Unlike the works of Yuhang and Yasmin, Gedebe the feature film debut of Malaysian theater's enfant terrible, Nam Ron, is not based on an original screenplay, but rather is derived from Shakespeare's Julius Caesar, a story he uses to reflect recent political events in Malaysia.
According to Hassan Muthalib, Gedebe, which is set in Malaysia's contemporary underground music community, "Invites the audience to take a critical and objective stance in order to get a clear view of society the way it really is; ideologically and institutionally constructed."
"Gedebe sets forth the mentality of youth living in this post- modern age and how their actions eventually lead them to destruction," Hassan explained. He then cited well-respected producer and front-runner in Malaysian independent cinema, Rosihan Zain, better known as Dhojee, as being of the opinion that Gedebe is actually about Nam Ron's anxiety about major political events occurring in Malaysia.
Nam Ron has taken classic fiction and brought it home as a reflection of contemporary reality, whereas another young filmmaker, Amir Muhammad, who started out as a social satire columnist for various leading publications, including The New Straits Times, begins with reality and subtly injects elements of poetic license in his brilliantly crafted semi-documentary The Big Durian.
Amir, who is also noted for his short essay films on politically and socially sensitive issues, such as race and religion, is also responsible for Malaysia's first feature film shot on digital, Lips to Lips, a comedy produced by Dhojee and starring, among others, fellow independent film director James Lee.

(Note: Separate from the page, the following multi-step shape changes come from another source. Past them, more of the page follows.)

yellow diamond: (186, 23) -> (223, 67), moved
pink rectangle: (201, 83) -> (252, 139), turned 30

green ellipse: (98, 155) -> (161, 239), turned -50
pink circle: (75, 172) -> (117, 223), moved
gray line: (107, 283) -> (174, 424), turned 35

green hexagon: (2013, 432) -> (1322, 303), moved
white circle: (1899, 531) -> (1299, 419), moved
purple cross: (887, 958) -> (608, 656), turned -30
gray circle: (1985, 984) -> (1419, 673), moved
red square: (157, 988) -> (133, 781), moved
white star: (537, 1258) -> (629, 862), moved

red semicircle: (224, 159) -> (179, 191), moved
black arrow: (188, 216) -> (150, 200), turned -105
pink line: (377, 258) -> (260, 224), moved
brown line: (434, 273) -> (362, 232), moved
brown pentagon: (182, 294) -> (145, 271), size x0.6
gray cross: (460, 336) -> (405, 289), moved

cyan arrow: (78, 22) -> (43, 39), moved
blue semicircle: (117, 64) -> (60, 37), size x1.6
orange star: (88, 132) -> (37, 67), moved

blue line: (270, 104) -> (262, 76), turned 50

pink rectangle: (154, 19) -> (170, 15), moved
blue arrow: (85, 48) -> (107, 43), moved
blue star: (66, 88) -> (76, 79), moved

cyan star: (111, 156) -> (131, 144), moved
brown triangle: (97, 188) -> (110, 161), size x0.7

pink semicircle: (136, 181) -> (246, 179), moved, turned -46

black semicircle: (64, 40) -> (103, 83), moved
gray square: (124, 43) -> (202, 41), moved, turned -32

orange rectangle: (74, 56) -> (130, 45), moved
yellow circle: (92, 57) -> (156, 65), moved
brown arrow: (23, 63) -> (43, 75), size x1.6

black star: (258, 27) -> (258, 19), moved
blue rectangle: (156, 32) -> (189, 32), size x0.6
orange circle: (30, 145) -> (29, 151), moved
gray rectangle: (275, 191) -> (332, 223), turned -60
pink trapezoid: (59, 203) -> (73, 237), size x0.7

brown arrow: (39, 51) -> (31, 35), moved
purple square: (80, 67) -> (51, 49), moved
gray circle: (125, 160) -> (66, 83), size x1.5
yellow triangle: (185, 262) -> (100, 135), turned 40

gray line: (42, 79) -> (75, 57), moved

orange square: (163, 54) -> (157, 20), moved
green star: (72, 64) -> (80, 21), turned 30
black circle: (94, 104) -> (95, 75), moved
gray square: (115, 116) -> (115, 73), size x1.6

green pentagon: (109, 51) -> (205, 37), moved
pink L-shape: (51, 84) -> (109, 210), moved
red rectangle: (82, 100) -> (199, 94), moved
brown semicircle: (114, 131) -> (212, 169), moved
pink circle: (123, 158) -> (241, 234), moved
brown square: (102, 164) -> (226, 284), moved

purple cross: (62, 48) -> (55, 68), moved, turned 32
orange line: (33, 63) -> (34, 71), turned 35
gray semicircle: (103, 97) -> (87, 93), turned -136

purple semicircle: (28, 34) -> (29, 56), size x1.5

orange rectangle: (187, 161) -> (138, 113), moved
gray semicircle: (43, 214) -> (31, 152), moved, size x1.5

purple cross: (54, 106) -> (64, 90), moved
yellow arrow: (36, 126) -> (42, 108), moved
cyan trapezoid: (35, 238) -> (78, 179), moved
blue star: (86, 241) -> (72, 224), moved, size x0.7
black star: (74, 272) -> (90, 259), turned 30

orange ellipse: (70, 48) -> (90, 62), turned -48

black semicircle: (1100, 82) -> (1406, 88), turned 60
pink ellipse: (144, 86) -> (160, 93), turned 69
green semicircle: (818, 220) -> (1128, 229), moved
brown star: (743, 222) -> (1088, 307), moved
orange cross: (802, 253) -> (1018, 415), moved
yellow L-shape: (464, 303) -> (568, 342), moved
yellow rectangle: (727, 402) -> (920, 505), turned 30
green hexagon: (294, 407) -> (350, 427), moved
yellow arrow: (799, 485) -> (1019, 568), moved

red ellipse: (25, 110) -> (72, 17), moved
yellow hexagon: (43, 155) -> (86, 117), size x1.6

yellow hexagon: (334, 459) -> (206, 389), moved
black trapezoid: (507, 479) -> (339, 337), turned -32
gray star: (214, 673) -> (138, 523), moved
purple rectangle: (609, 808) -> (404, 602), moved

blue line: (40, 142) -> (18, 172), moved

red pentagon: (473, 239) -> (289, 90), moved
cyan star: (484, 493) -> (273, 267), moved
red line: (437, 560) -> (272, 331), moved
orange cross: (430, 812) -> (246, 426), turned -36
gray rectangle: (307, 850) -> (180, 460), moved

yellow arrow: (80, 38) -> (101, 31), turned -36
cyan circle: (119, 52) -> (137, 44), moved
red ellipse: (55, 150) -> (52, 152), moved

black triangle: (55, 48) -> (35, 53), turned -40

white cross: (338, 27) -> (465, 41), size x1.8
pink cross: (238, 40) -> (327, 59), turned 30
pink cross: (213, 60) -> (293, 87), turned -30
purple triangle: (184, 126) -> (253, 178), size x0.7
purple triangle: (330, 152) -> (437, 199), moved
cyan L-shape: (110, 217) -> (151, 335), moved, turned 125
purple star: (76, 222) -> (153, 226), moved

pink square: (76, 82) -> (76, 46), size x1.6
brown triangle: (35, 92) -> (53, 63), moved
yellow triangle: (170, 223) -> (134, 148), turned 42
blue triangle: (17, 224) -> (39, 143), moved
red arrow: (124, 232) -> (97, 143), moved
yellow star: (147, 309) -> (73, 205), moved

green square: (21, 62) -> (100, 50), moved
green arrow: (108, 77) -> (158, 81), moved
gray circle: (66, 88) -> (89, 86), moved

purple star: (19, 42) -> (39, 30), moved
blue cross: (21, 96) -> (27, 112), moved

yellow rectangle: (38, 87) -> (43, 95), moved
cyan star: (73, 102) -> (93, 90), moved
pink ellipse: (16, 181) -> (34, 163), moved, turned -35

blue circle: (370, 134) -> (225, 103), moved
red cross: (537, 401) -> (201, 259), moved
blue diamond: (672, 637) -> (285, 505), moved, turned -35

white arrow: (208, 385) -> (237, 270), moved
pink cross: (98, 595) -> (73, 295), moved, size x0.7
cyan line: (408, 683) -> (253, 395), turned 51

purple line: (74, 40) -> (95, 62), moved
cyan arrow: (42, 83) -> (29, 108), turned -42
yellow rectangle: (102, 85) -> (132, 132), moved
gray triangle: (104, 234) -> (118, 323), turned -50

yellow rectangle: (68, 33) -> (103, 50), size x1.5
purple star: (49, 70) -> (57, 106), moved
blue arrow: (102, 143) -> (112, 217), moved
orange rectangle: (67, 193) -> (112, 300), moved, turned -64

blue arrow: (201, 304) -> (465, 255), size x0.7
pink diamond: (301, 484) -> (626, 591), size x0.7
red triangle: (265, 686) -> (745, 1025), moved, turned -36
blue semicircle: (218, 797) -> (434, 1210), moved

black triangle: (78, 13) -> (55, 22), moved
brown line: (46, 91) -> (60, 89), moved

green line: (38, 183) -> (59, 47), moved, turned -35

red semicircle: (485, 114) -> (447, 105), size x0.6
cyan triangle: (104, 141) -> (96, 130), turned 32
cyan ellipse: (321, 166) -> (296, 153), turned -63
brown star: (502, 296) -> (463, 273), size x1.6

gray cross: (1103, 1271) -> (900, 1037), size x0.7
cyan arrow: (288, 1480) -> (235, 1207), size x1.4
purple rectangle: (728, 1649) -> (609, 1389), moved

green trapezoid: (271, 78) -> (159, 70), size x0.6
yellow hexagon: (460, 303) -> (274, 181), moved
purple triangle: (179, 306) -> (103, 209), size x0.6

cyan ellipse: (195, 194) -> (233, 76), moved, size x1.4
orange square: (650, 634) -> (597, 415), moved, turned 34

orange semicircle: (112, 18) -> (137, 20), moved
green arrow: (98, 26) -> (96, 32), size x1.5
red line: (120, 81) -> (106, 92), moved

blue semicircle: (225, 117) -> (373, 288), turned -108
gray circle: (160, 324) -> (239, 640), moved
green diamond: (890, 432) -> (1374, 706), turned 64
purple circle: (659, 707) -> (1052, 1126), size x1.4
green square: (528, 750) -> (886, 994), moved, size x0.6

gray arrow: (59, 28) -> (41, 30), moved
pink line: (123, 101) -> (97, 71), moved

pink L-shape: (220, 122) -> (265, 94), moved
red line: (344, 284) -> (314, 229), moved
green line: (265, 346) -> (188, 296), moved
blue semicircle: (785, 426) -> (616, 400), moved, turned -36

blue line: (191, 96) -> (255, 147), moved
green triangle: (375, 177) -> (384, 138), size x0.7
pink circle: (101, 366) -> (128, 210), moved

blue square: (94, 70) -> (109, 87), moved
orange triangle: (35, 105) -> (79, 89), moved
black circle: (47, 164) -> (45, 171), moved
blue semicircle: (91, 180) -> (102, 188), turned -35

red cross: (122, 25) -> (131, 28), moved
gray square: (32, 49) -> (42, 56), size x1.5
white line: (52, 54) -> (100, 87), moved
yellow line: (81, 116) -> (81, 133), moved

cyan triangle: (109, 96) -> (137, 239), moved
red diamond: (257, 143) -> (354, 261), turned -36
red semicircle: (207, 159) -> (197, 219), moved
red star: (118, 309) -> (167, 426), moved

James Lee, whose films include Snipers and the internationally acclaimed Room to Let challenges cinematic conventions even further. His sometimes seemingly heavy-handed experiments are probably the least accessible of contemporary Malaysian independent cinema. Strong visuals, deep semiotics, and non- traditional story telling methods mark his works.
With the momentum these dynamic independent filmmakers have going, this raising of the bar could one day rise over the tallest structures in the world, the KLCC Twin Towers in Kuala Lumpur.